Проклинаю, заклинаю:
все проходит, умирает.
И родится в новом свете.
Только тот, кто страстью-желаньем
обычай предков растоптал —
будет все же в конце концов
страстью-страданьем казнен!..
В ее отцветших глазах — глазах вдовы — стояли печаль и страдание. Будто кто наказал ее. За девичье безрассудство, за то, что дерзнула преступить вековые обычаи предков. Как и прежде росли деревья, солнце плыло по небу вечной своей дорогой, день сменялся ночью, за стужей седой зимы наступало лето с волшебными белыми ночами, и речки таежные не остановились, не повернули вспять. Только она с каждым днем теряла что-то. Сначала железный пароход увез его. Потом река, кипучая и живая, взяла здоровье, подарив много-много рыбы. За рыбу ее хвалили в громкой бумаге — газете. И даже несколько раз снова поднимали в небо на крылатой лодке. А однажды дали еще одно имя — депутат местного Совета. И всегда она была при людях, и всем казалось, что горе не сломило ее. Да, наверно, так оно и было на самом деле. Но почему же Сергей нередко видел, как мать уходила в дальнюю комнату и там молилась. Неужто она к старости стала верующей? Нет, нет. Если бы это было так, то давно бы шаман, тот старый шаман, не прощавший обиды, посетил их дом. Но Сергей ей не мог помочь пока ничем. Да разве можно ей помочь, если существует на земле память, если есть та священная речка, которая навевает грустные думы?

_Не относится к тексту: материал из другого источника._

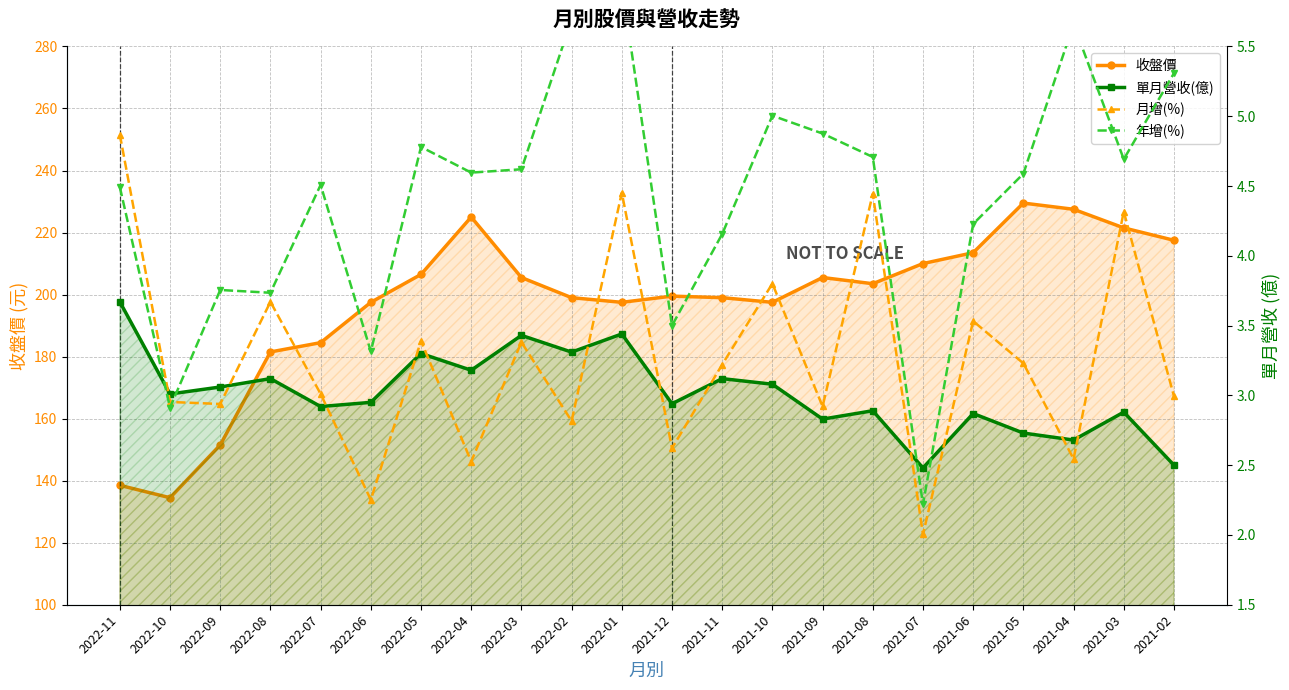

How many interior local valleys does the 月增(%) series have?

8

А неподалеку от лесной избушки у самого обрыва, над которым возвышается громадная лиственница, снег выворочен, отсвечивает желтизной, будто посыпан песком. По желтому снегу словно человек прошелся. Но следы крупные. Конечно же, это медведь. Не под тем ли вывороченным корнем его берлога? Не отсюда ли кто-то поднял хозяина тайги?
В небе мелькнула тень. Орел. Он все ниже спускается, сужает круги. И наконец садится на вершину могучей лиственницы, оживляя сказочное дерево…
— Ой, милая, где ты?! Ой, больно! Так больно! — валяясь серебряной дубиной у входа своей берлоги, стонал Медведь.
— Что ты кричишь как недорезанный. Что с тобой?
— Когда не нужно — так вертишься, а нужно — не докличешься тебя. В животе режет. Будто ножом кто-то полощет… Ой, больно!.. Пошамань, милая! Освободи от этой адской муки! Ой-ой!
— Ты пил воду с речки? — спросила Росомаха важно, кончив камлать.
— Пил, — протянул Медведь в ответ.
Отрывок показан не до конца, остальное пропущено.